**Provided text**
────────────────────
Back Spasms Not for the Faint of Heart
Wednesday morning at work I was suddenly paralyzed by a terrible spasm. I had tears in my eyes.
That is fairly normal and not a rare thing - but it is not every day, not even every week. Some times it happens but most of the time it doesn't. Sometimes life just flies by with no problems. And when I do get them, they just come, torture me for a little bit, and then be on their merry way. Not this week.
The spasms have been with me the last three days. We were lucky last night - both calls were cancellations, and so no lifting was involved. I can't get that lucky again, I don't think! Three days of this was too much and after two hours of sitting like a board in my office chair, I called my doctor. His fiery and energetic (ha, ha) staff told me he had openings at 1215 and 1230, otherwise I could come in Monday morning. A weekend of this? No, thank you! It was 1139 so I took the 1230, finished what I was doing, and drove from work to the doctor's office (just a mile from the house) in 23 minutes. I wasn't driving like a mad woman, either. I was just lucky it was August and there was so little traffic.
I got there, signed in, and they had me go to Room 1 right away. No sitting, no waiting. How much do I love that?! Usually there is a short wait. I went into Room 1, which has an examination table with paper on it. That sounds unremarkable, but the paper struck me. It has "Levaquin" printed all over it with the logo (I think it is a sugar derivative, probably for diabetics). Remember when examination table paper was just white? Sheesh.
────────────────────
**Dataset content**
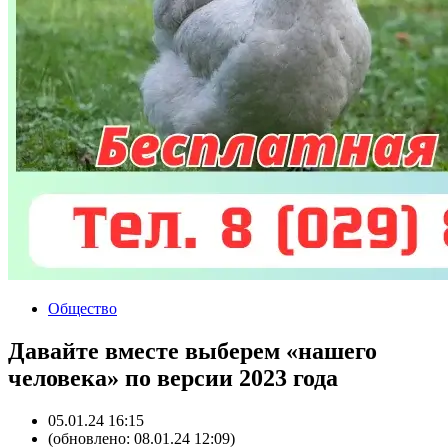
Общество
Давайте вместе выберем «нашего
человека» по версии 2023 года
05.01.24 16:15
(обновлено: 08.01.24 12:09)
────────────────────
**Work item A**
Answer from the back spasms post:
(i) How many days had the spasms been going on when the writer called the doctor?
(ii) Which appointment time did the writer take?
(iii) Which room was the writer sent to on arrival?
**Work item B**
Please repeat the back spasms post word for word from "I got there, signed" to "just white? Sheesh.".
Use only the back spasms post to answer.

**Answer A**
(i) Three days
(ii) 1230
(iii) Room 1

**Answer B**
I got there, signed in, and they had me go to Room 1 right away. No sitting, no waiting. How much do I love that?! Usually there is a short wait. I went into Room 1, which has an examination table with paper on it. That sounds unremarkable, but the paper struck me. It has "Levaquin" printed all over it with the logo (I think it is a sugar derivative, probably for diabetics). Remember when examination table paper was just white? Sheesh.